- _What you need to do_
Print the data below exactly, but only the lines from the one containing "291 133 13188" down to the one containing "377 49 9188", inclusive.

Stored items

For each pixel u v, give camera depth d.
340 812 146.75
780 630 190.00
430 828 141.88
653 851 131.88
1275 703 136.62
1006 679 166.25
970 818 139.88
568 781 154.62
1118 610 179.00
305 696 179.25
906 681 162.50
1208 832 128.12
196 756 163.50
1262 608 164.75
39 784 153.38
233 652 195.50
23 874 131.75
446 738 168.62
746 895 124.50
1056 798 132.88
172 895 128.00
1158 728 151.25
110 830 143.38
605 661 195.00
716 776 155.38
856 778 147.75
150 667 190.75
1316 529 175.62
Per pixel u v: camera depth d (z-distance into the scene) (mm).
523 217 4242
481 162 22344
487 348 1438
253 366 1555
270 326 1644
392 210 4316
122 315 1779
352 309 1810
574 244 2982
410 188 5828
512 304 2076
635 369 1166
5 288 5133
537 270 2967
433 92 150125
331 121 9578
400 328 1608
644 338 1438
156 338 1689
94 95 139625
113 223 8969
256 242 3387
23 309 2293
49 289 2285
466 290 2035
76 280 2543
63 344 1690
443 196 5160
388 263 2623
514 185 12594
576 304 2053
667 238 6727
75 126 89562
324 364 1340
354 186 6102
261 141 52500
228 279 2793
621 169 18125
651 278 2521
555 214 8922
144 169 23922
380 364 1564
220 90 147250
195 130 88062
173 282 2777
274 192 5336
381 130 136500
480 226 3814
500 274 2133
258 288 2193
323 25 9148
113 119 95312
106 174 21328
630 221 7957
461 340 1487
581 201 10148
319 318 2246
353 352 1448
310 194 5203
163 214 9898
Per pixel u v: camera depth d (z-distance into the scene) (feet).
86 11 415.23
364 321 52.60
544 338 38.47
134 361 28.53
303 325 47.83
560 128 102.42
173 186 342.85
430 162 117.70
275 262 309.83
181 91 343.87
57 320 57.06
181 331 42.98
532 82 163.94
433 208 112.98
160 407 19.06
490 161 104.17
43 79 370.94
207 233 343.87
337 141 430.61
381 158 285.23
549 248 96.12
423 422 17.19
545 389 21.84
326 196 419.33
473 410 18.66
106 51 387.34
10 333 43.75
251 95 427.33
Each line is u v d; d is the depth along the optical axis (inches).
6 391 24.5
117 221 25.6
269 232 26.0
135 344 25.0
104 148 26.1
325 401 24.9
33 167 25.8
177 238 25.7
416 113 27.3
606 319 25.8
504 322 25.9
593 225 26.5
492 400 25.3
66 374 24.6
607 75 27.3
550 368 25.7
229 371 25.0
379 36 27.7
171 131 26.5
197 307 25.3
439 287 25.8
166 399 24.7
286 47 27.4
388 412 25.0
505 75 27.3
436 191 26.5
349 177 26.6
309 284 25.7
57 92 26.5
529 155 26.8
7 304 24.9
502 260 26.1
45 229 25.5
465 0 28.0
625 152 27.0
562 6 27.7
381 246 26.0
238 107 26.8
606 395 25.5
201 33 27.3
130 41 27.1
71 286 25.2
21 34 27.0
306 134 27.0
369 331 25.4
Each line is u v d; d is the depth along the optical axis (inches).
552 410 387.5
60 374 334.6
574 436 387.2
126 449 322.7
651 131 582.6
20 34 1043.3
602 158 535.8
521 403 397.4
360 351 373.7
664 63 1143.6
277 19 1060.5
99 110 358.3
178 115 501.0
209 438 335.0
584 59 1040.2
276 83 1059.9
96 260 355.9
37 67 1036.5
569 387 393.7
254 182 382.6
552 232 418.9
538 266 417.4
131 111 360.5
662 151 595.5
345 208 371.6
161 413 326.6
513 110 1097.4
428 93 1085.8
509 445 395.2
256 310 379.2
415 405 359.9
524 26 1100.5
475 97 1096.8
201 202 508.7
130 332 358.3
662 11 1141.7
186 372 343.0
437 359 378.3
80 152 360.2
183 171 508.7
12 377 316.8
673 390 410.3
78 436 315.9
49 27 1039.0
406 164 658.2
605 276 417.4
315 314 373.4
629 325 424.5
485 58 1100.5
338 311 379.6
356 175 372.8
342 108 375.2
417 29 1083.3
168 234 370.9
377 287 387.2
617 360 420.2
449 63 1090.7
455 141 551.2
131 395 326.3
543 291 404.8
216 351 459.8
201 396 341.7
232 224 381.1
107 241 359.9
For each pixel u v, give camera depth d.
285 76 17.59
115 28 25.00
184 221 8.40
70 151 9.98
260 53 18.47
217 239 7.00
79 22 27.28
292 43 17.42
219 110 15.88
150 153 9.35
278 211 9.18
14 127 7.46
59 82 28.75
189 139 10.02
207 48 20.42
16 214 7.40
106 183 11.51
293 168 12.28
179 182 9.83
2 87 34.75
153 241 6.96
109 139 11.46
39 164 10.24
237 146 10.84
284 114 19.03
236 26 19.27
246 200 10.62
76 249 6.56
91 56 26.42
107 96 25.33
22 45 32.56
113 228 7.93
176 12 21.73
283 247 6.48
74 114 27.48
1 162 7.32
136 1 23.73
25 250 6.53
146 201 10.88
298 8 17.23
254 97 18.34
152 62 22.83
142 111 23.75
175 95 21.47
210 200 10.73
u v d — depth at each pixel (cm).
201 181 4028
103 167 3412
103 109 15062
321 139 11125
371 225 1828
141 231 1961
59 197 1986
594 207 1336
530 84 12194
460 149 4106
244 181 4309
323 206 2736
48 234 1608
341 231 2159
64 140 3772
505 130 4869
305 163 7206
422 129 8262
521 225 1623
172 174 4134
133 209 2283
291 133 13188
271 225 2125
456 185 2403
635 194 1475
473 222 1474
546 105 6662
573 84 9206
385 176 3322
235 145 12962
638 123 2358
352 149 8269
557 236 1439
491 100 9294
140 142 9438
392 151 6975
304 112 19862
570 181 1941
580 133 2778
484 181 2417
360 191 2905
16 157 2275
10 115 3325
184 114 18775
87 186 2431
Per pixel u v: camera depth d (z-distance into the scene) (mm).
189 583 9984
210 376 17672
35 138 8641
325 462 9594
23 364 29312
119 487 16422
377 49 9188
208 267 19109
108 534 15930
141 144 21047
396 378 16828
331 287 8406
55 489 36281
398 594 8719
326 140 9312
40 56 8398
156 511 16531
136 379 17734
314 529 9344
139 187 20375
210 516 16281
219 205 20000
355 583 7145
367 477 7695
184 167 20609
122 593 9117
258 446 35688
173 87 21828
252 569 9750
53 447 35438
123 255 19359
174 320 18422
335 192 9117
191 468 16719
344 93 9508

- _Answer section_
291 133 13188
271 225 2125
456 185 2403
635 194 1475
473 222 1474
546 105 6662
573 84 9206
385 176 3322
235 145 12962
638 123 2358
352 149 8269
557 236 1439
491 100 9294
140 142 9438
392 151 6975
304 112 19862
570 181 1941
580 133 2778
484 181 2417
360 191 2905
16 157 2275
10 115 3325
184 114 18775
87 186 2431
Per pixel u v: camera depth d (z-distance into the scene) (mm).
189 583 9984
210 376 17672
35 138 8641
325 462 9594
23 364 29312
119 487 16422
377 49 9188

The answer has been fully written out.